I noticed that you began this post by saying
But then the rest of the post did not directly address this question. You point out that most of “everyone who wants to try it” will start out with some (probably) flawed ideas, but that doesn’t seem like a good argument for not funding them. After all, you yourself experienced the growth you want others to go through while being funded yourself. I’d expect someone who is able to spend more of their time doing research (due to being able to focus on it full-time) will likely reach intellectual maturity on the topic faster than someone who has to focus on making a living in another area as well.
Mostly what I’m arguing for here is a whole different model, where newcomers are funded with a goal of getting them through the Path (probably with resources designed for that purpose), rather than relying on Alignment Maturity coming about accidentally as a side-effect of research.

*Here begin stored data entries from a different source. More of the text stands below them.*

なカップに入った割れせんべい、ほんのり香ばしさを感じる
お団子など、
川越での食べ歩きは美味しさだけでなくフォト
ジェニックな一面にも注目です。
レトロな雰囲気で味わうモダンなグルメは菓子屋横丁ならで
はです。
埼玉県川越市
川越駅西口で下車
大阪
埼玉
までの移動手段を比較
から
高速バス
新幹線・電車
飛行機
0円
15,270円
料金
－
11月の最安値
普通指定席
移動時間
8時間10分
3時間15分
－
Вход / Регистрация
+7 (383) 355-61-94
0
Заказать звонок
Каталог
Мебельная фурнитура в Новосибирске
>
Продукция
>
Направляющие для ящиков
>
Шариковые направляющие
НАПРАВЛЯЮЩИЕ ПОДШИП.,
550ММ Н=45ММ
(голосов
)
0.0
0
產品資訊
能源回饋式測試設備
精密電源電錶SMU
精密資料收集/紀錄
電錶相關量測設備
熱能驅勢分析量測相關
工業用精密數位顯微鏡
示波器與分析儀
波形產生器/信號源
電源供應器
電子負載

(Also, minor point, I think I was most of the way through the Path by the time I got my first grant, so I actually did go through that growth before I had funding. But I don’t think that’s particularly relevant here.)
At the moment there’s a plan to create The Berlin Hub as a coliving space for new AI safety researchers. What lessons do you think should be drawn from the thesis you laid out for that project? Do you believe that the peer review that happens through that environment will push people on the [ath forward or would you fear that a lot of people at the Hub would do work that doesn’t matter?
This is extremely difficult. Some good literature on cooperative living worth reading because there are countless common pitfalls. Also being a research org at the same time is quite ambitious. Good luck!
do you happen to have additional references besides those words to find literature on cooperative living?
Had some books at previous coop — might have been these.
https://www.ic.org/community-bookstore/product/wisdom-of-communities-complete-set/
Many practicalities with admitting good members, dealing with problematic members, keeping the kitchen sink clean, keeping the floors clean, keeping track of rent, doing repairs, etc. Some of this is alleviated if you have a big budget. Culture is extremely tricky. It is extremely rewarding when it works.
Visiting a coop for even a week reveals quite a bit about how it works — if you haven’t done that already
The main immediate advice I’d give is to look at people switching projects/problems/ideas as a key metric. Obviously that’s not a super-robust proxy and will break down if people start optimizing for it directly. But insofar as changes in which projects people work on are driven by updates to their underlying models, it’s a pretty good metric of progress down the Path.
At this point, I still have a lot of uncertainty about things which will work well or not work well for accelerating people down the Path; it looks tractable, but that doesn’t mean that it’s clear yet what the best methods are. Trying things and seeing what causes people to update a lot seems like a generally good approach.
To clarify, basically anyone who actually wants to try to work on alignment full time who is at all promising and willing to learn is already getting funded to upskill and investigate for at least a few months. The question here is “why not fund them to do X, if they suggest it,” and my answer is that if they only thing they are interested in is X, and X is one of the things John listed above, they aren’t going to get funded unless they have a really great argument. And most don’t, and either they take feedback and come up with another idea. I suggest they upskill and learn more, or they decide to do something else.
How do you define whether or not someone is “at all promising”?